Senate bill boosts PEPs, eases fixes for plans with automatic features 

May 24, 2021

New bipartisan Senate legislation aims to encourage more small-business retirement plans by expanding the availability of pooled employer plans (PEPs) to 403(b) plans and extending the small-employer start-up tax credit for new plans to employers that join an existing PEP or multiple-employer plan (MEP), regardless of when they join. The bill also provides a penalty-free grace period to correct reasonable errors in administering automatic enrollment and automatic escalation features and allows certain retroactive plan amendments to boost benefits.

Bill revives prior proposals

The Improving Access to Retirement Savings Act, introduced on May 19 by Sens.

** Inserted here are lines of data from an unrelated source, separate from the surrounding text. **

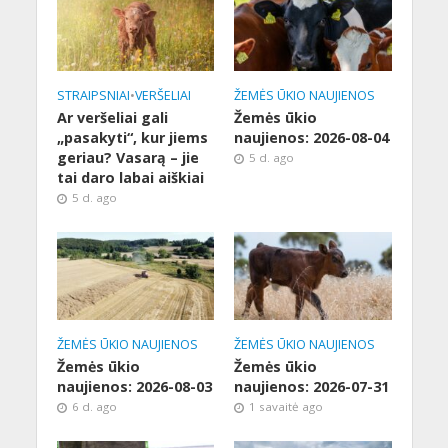
STRAIPSNIAI
•
VERŠELIAI
ŽEMĖS ŪKIO NAUJIENOS
Ar veršeliai gali
Žemės ūkio
„pasakyti“, kur jiems
naujienos: 2026-08-04
geriau? Vasarą – jie
5 d. ago
tai daro labai aiškiai
5 d. ago
ŽEMĖS ŪKIO NAUJIENOS
ŽEMĖS ŪKIO NAUJIENOS
Žemės ūkio
Žemės ūkio
naujienos: 2026-08-03
naujienos: 2026-07-31
6 d. ago
1 savaitė ago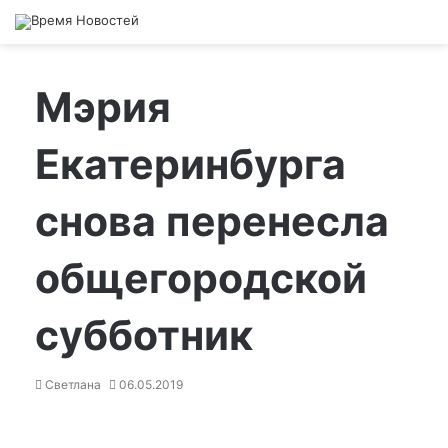
Мэрия
Екатеринбурга
снова перенесла
общегородской
субботник
Светлана
06.05.2019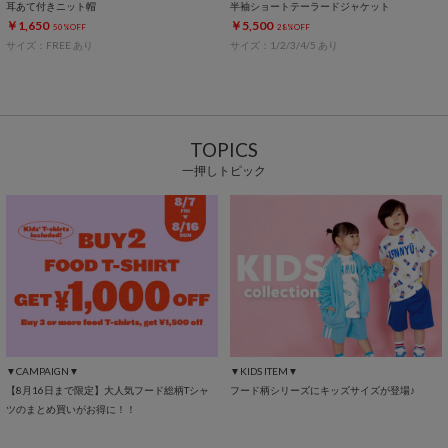
耳あて付きニット帽
半袖ショートテーラードジャケット
￥1,650
￥5,500
50%OFF
28%OFF
サイズ：FREE あり
サイズ：1/2/3/4/5 あり
TOPICS
一押しトピック
▼CAMPAIGN▼
▼KIDS ITEM▼
【8月16日まで限定】大人気フード総柄Tシャ
フード柄シリーズにキッズサイズが登場♪
ツのまとめ買いがお得に！！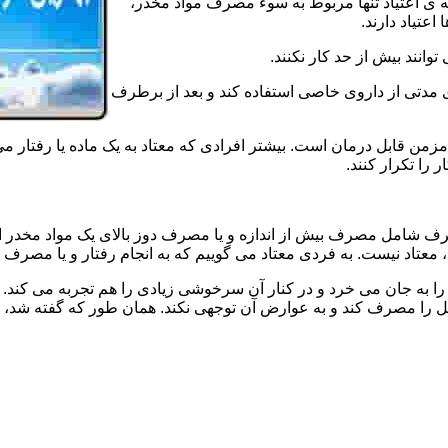
ه ی اعتیاد تنها مربوط به سوء مصرف مواد مخدر،
اعتیاد دارند.
 توانند بیش از حد کار نکنند.
دتی از داروی خاصی استفاده کند و بعد از برطرف
مزمن قابل درمان است. بیشتر افرادی که معتاد به یک ماده یا رفتار می
 را تکرار کنند.
صرف شامل مصرف بیش از اندازه و یا مصرف دوز بالای یک مواد مخدر 
تاد نیست. به فردی معتاد می گوییم که به انجام رفتار و یا مصرف یک ن
ا به جان می خرد و در کنار آن سرخوشی زیادی را هم تجربه می کند. ن
ا مصرف کند و به عوارض آن توجهی نکند. همان طور که گفته شد، افراد 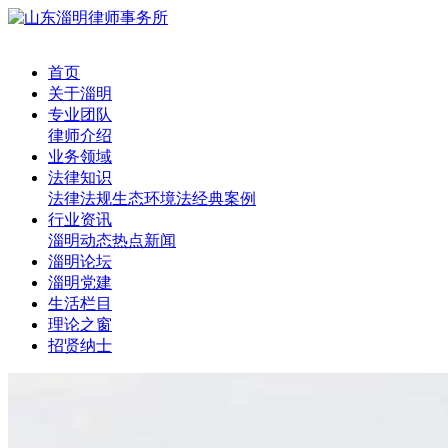
首页
关于淄明
专业团队
律师介绍
业务领域
法律知识
法律法规
生态环境法
经典案例
行业资讯
淄明动态
热点新闻
淄明论坛
淄明党建
生活栏目
理论之窗
招贤纳士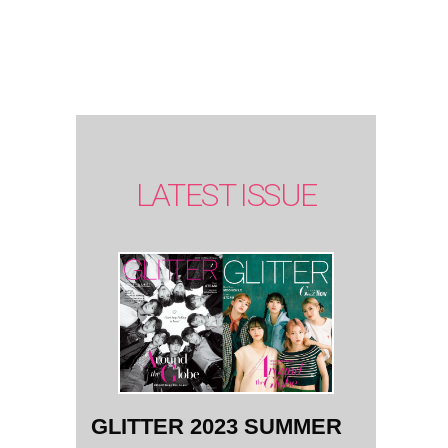
SUMMER
issue】
LATEST ISSUE
GLITTER 2023 SUMMER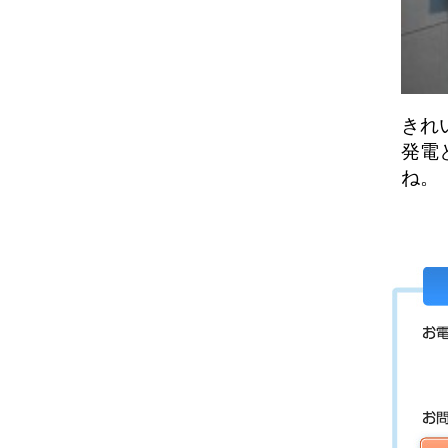
きれ
発電
ね。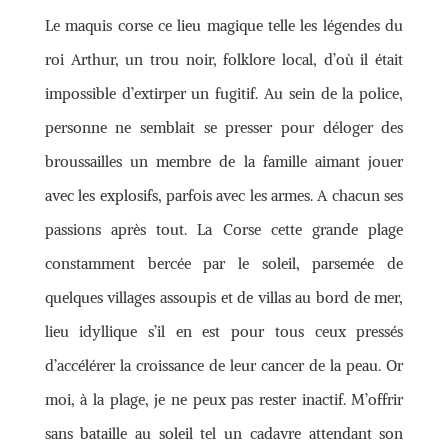
Le maquis corse ce lieu magique telle les légendes du
roi Arthur, un trou noir, folklore local, d’où il était
impossible d’extirper un fugitif. Au sein de la police,
personne ne semblait se presser pour déloger des
broussailles un membre de la famille aimant jouer
avec les explosifs, parfois avec les armes. A chacun ses
passions après tout. La Corse cette grande plage
constamment bercée par le soleil, parsemée de
quelques villages assoupis et de villas au bord de mer,
lieu idyllique s’il en est pour tous ceux pressés
d’accélérer la croissance de leur cancer de la peau. Or
moi, à la plage, je ne peux pas rester inactif. M’offrir
sans bataille au soleil tel un cadavre attendant son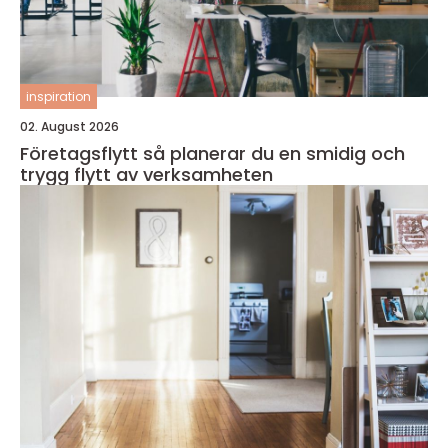
inspiration
02. August 2026
Företagsflytt så planerar du en smidig och
trygg flytt av verksamheten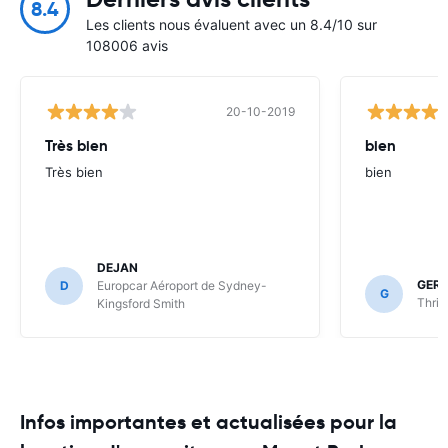
8.4
Les clients nous évaluent avec un 8.4/10 sur
108006 avis
20-10-2019
Très bien
bien
Très bien
bien
DEJAN
GER
D
Europcar Aéroport de Sydney-
G
Thrif
Kingsford Smith
Infos importantes et actualisées pour la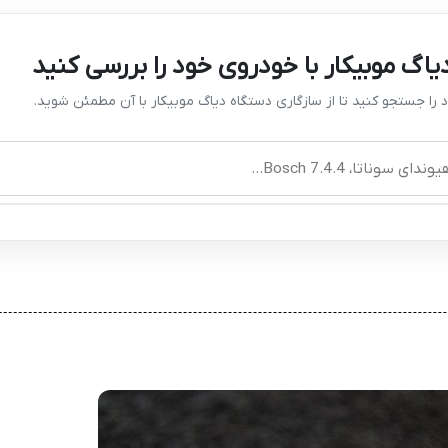
یاگ موبیکار با خودروی خود را بررسی کنید
را جستجو کنید تا از سازگاری دستگاه دیاگ موبیکار با آن مطمئن شوید.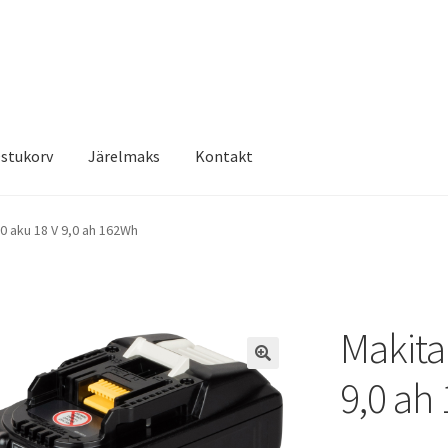
stukorv
Järelmaks
Kontakt
0 aku 18 V 9,0 ah 162Wh
Makita
9,0 ah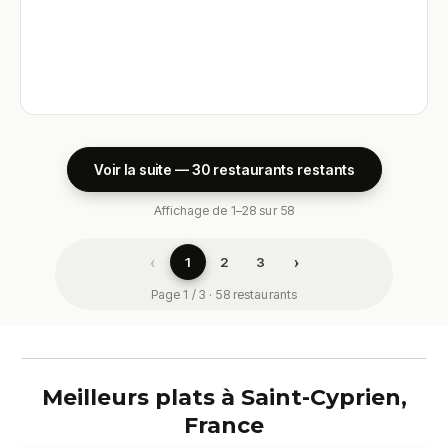
Voir la suite — 30 restaurants restants
Affichage de 1–28 sur 58
‹
›
1
2
3
Page 1 / 3 · 58 restaurants
Meilleurs plats à Saint-Cyprien,
France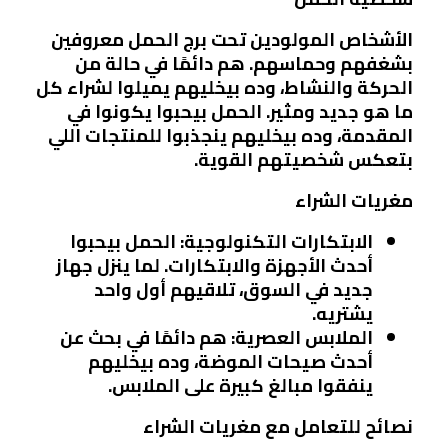
الأشخاص المولودين تحت برج الحمل معروفين
بشغفهم وحماسهم. هم دائمًا في حالة من
الحركة والنشاط، وده بيخليهم يميلوا لشراء كل
ما هو جديد ومثير. الحمل بيحبوا يكونوا في
المقدمة، وده بيخليهم ينجذبوا للمنتجات اللي
بتعكس شخصيتهم القوية.
مغريات الشراء
الابتكارات التكنولوجية
: الحمل بيحبوا
أحدث الأجهزة والابتكارات. لما ينزل جهاز
جديد في السوق، تلاقيهم أول واحد
يشتريه.
الملابس العصرية
: هم دائمًا في بحث عن
أحدث صيحات الموضة، وده بيخليهم
ينفقوا مبالغ كبيرة على الملابس.
نصائح للتعامل مع مغريات الشراء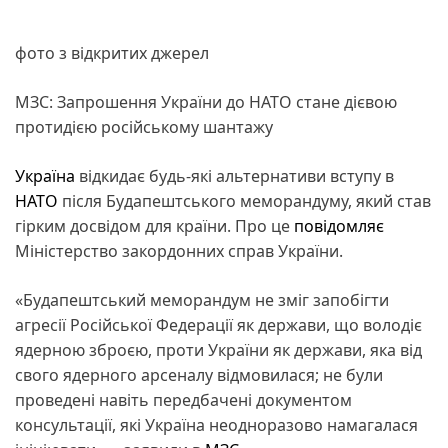
фото з відкритих джерел
МЗС: Запрошення України до НАТО стане дієвою
протидією російському шантажу
Україна
відкидає будь-які альтернативи вступу в
НАТО
після Будапештського меморандуму, який став
гірким досвідом для країни. Про це
повідомляє
Міністерство закордонних справ України.
«Будапештський меморандум не зміг запобігти
агресії Російської Федерації як держави, що володіє
ядерною зброєю, проти України як держави, яка від
свого ядерного арсеналу відмовилася; не були
проведені навіть передбачені документом
консультації, які Україна неодноразово намагалася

Chuck Grassley, R-IA, Maggie Hassan, D-NH, and James Lankford, R-OK, will “build off the successful implementation of the SECURE Act,” the lawmakers said in a press release announcing the legislation, which they first offered in the prior Congress. The Senate bill’s provisions are also included in a much larger bipartisan House package of retirement reforms — the Securing a Strong Retirement Act of 2021 (HR 2954) — that unanimously passed the Ways and Means Committee earlier this month.

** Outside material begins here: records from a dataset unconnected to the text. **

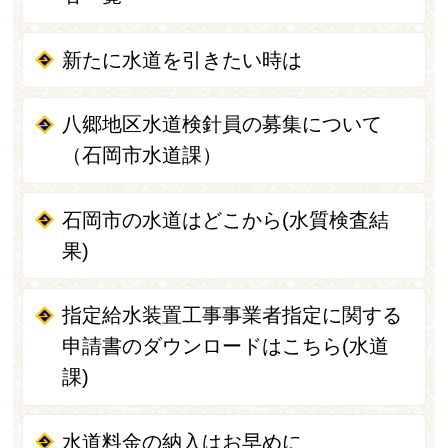
新たに水道を引きたい時は
八郷地区水道検針員の募集について
（石岡市水道課）
石岡市の水道はどこから(水質検査結
果)
指定給水装置工事事業者指定に関する
申請書のダウンロードはこちら(水道
課)
水道料金の納入はお早めに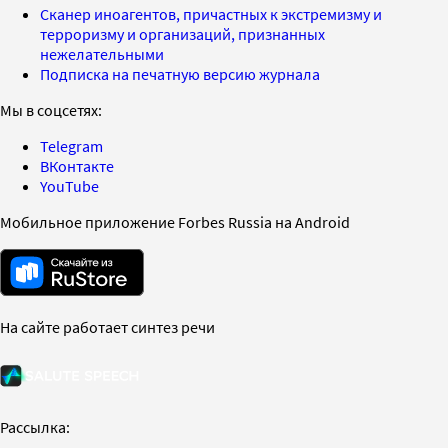
Сканер иноагентов, причастных к экстремизму и
терроризму и организаций, признанных
нежелательными
Подписка на печатную версию журнала
Мы в соцсетях:
Telegram
ВКонтакте
YouTube
Мобильное приложение Forbes Russia на Android
На сайте работает синтез речи
Рассылка: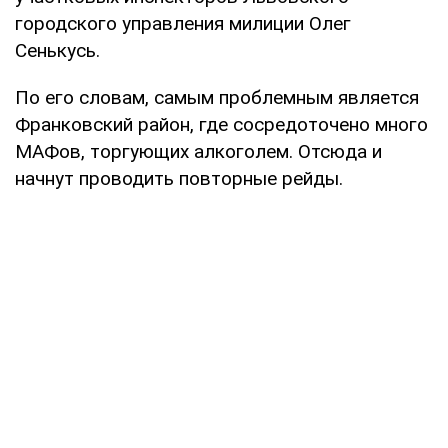
городского управления милиции Олег
Сенькусь.
По его словам, самым проблемным является
Франковский район, где сосредоточено много
МАФов, торгующих алкоголем. Отсюда и
начнут проводить повторные рейды.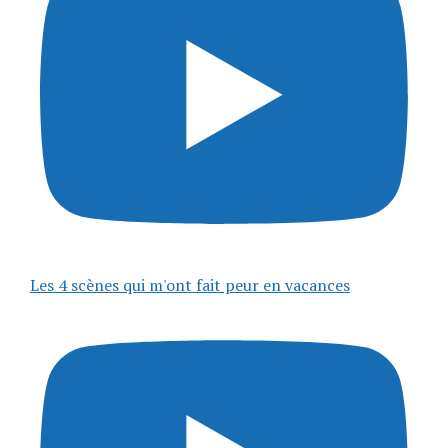
Les 4 scènes qui m'ont fait peur en vacances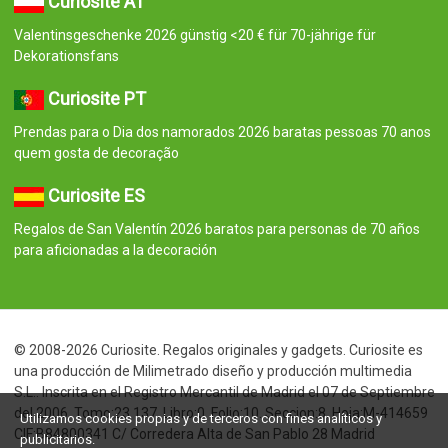
Curiosite AT
Valentinsgeschenke 2026 günstig <20 € für 70-jährige für
Dekorationsfans
Curiosite PT
Prendas para o Dia dos namorados 2026 baratas pessoas 70 anos
quem gosta de decoração
Curiosite ES
Regalos de San Valentín 2026 baratos para personas de 70 años
para aficionadas a la decoración
© 2008-2026 Curiosite. Regalos originales y gadgets. Curiosite es
una producción de Milimetrado diseño y producción multimedia
S.L.. Inscrita en el Registro Mercantil de Madrid el 07 de Septiembre
del 2006. Tomo:23.137. Libro:0. Folio:10. Seccion:8. Hoja:M-414659
Utilizamos cookies propias y de terceros con fines analíticos y
CIF:B84800341 C/ Corredera Alta de San Pablo 28 Madrid
publicitarios.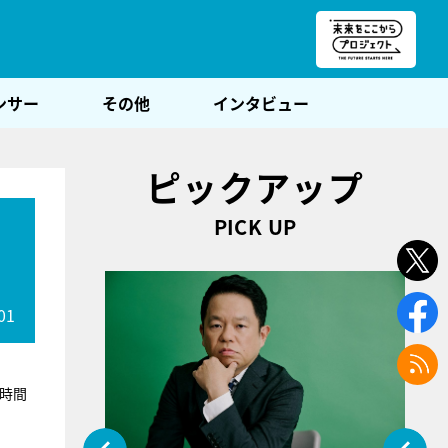
朝POST
ンサー
その他
インタビュー
ピックアップ
PICK UP
01
2時間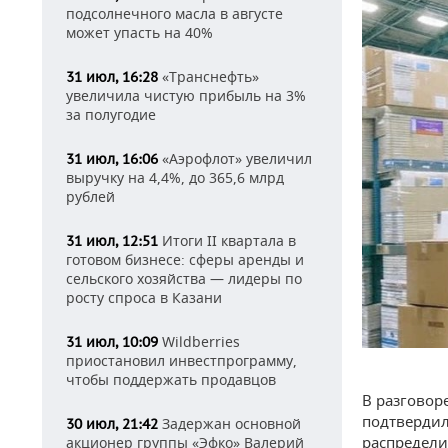
подсолнечного масла в августе
может упасть на 40%
«Транснефть»
31 июл, 16:28
увеличила чистую прибыль на 3%
за полугодие
«Аэрофлот» увеличил
31 июл, 16:06
выручку на 4,4%, до 365,6 млрд
рублей
Итоги II квартала в
31 июл, 12:51
готовом бизнесе: сферы аренды и
сельского хозяйства — лидеры по
росту спроса в Казани
Wildberries
31 июл, 10:09
приостановил инвестпрограмму,
чтобы поддержать продавцов
В разговор
подтвердил
Задержан основной
30 июл, 21:42
распредели
акционер группы «Эфко» Валерий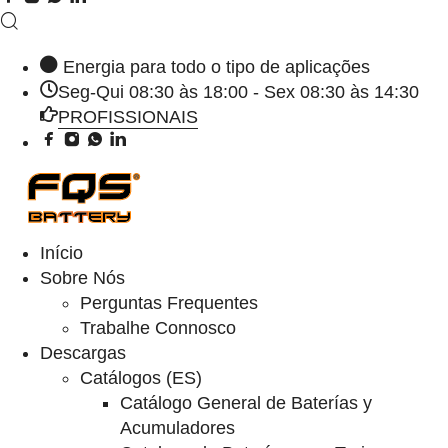
Energia para todo o tipo de aplicações
Seg-Qui 08:30 às 18:00 - Sex 08:30 às 14:30
PROFISSIONAIS
Início
Sobre Nós
Perguntas Frequentes
Trabalhe Connosco
Descargas
Catálogos (ES)
Catálogo General de Baterías y
Acumuladores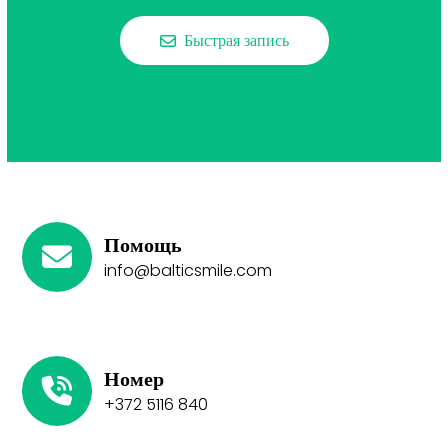
Быстрая запись
Помощь
info@balticsmile.com
Номер
+372 5116 840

The three senators sit on the Senate Finance Committee, which is expected to consider a similarly broad retirement package this year — the Retirement Security and Savings Act (RSSA), introduced on May 21. Although unlikely to move forward in a stand-alone measure, the reforms in the smaller bill have an excellent chance of getting folded into RSSA and included in any final legislation Congress might pass.

Provisions encourage pooled employer plans

Two provisions in the bill aim to encourage PEPs:

  • MEP reforms expanded. The SECURE Act’s PEP provisions would expand to cover nongovernmental 403(b) plans.
  • Start-up credits extended to MEPs, PEPs. Small employers that join a MEP or PEP could claim the current retirement plan start-up tax credit for their first three years in the MEP or PEP, regardless of how long the MEP or PEP has existed.

Easier fixes for automatic features, retroactive amendments allowed

The bill’s other provisions would ease plan administration in two ways for employers of all sizes:

  • Safe harbor corrections for elective deferral failures. The bill would give plans 9-1/2 months after the end of the plan year to correct — without penalty — reasonable errors in administering automatic enrollment and automatic escalation features.
  • Retroactive benefit-accrual amendments allowed. Retroactive amendments to increase benefits (except for matching contributions) for a plan year could be made by the due date of the employer’s tax return for the tax year that includes the plan year. This would give existing plans the same flexibility to retroactively enhance benefits as the SECURE Act provides for employers to retroactively sponsor new plans.